Electrical computers and digital processing systems: processing – Processing control – Branching
Reexamination Certificate
2001-02-16
2002-05-28
Pan, Daniel H. (Department: 2183)
Electrical computers and digital processing systems: processing
Processing control
Branching
C712S239000, C712S245000, C711S220000, C711S213000
Reexamination Certificate
active
06397326
ABSTRACT:
BACKGROUND OF THE INVENTION
1. Field of the Invention
The present invention relates generally to microprocessors, and more particularly to a circuit and method for preloading a prediction circuitry within the microprocessor.
2. Description of the Relevant Art
Microprocessor based computer systems have become prevalent in today's society. The increasing use of computer systems in large part is related to advances in semiconductor chip technology, which technology is increasing circuit densities so that microprocessors can be implemented on one or a very small number of semiconductor chips. Additionally, speeds within microprocessors are increasing with the use of scalar computation with superscalar technology being the next logical step in the evolution of microprocessor. The term superscalar describes an implementation that improves performance by a concurrent execution of scalar instructions. Scalar instructions are the type of instruction typically found in general purpose microprocessors. Using today's semiconductor processing technology, a single microprocessor chip can incorporate high performance techniques that were once applicable only to large scale scientific processors.
Microprocessors run application programs. An application program comprises a group of instructions. In running application programs, microprocessors receive and execute instructions in some sequence. There are several steps generally performed by the microprocessor in executing a single instruction, including: fetching the instruction, decoding the instruction, assembling the operands required by the instruction, performing the operations specified by the instructions, and writing the results of the instruction to storage. These steps are controlled by a periodic clock signal.

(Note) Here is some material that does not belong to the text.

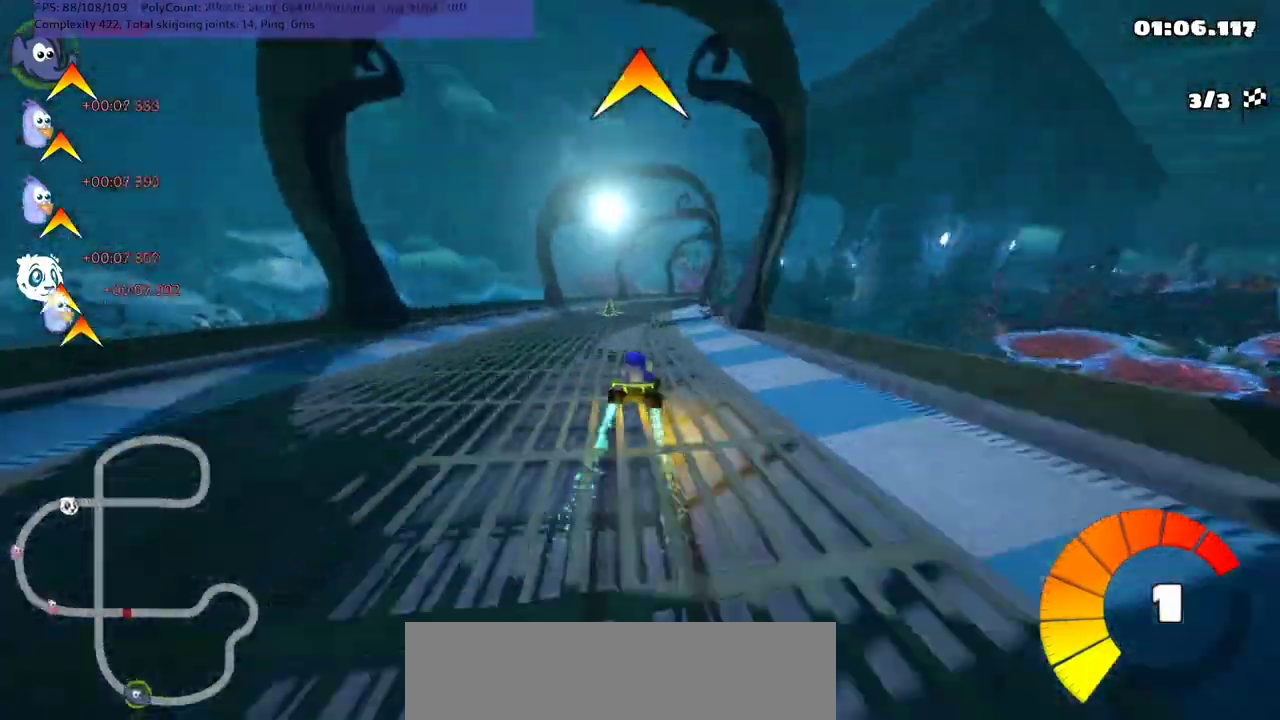
{"keys": ["left", "m", "up"], "events": []}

The period of the clock signal is the processor cycle time.
The time taken by a microprocessor to complete a program is determined by at least three factors: the number of instructions required to execute the program, the average number of processor cycles required to execute an instruction, and the processor cycle time. Microprocessor performance is improved by reducing the time taken by the microprocessor to complete the program, which dictates reducing one or more of these three factors.
One way to improve the performance of microprocessors is by overlapping the steps of different instructions, using a technique called pipelining. In pipelining, the various steps of instruction execution described above are performed by independent units called pipelined stages. Pipelining reduces the average number of cycles to execute an instruction, though not the total amount of time required to execute an instruction, by overlapping instructions and thus permitting the processor to handle more than one instruction at a time. Pipelining reduces the average number of cycles per instruction by as much as a factor of three. However, when executing a conditional branch instruction, the pipeline may sometimes stall until the result (resolution) of the conditional branch operation is known and the correct next instruction is fetched for execution. This stall is known as branch delay penalty and is a limiting factor in the speed enhancing effects of pipelining.

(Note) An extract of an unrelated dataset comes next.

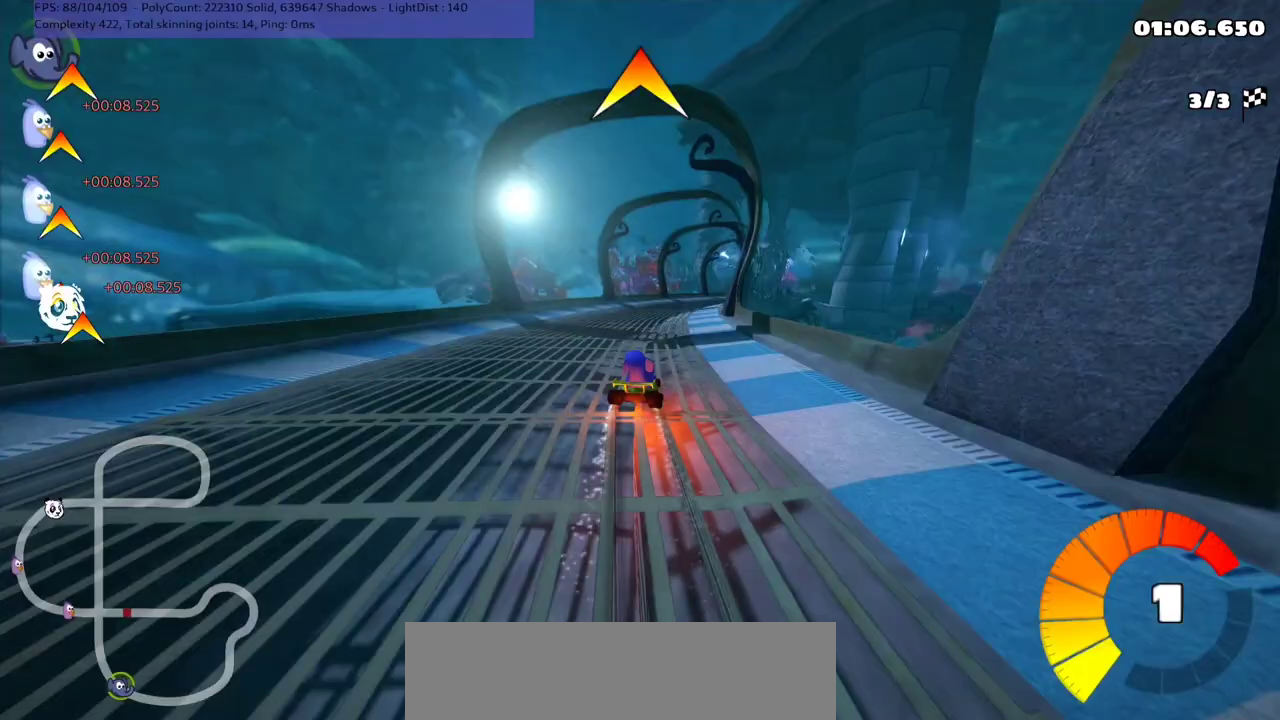
{"keys": ["m", "up"], "events": [[333, "right", "down"], [467, "right", "up"], [500, "left", "up"]]}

A typical pipelined scalar microprocessor executes one instruction per processor cycle. A superscalar microprocessor further reduces the average number of cycles per instruction beyond what is possible in a pipelined scalar processor, by concurrent execution of several instructions in different pipelines. While superscalar processors are simple in theory, there is more to achieving increased performance than simply increasing the number of pipelines. Increasing the number of pipelines makes it possible to execute more than one instruction per cycle, but there is no guarantee that any given sequence instructions can take advantage of the capability. Instructions are not always independent of one another, but are often dependent. Instruction dependencies can be either data dependent or control dependent. A control dependency occurs when a control decision, such as for example, a conditional branch decision must be made before subsequent instructions can be executed.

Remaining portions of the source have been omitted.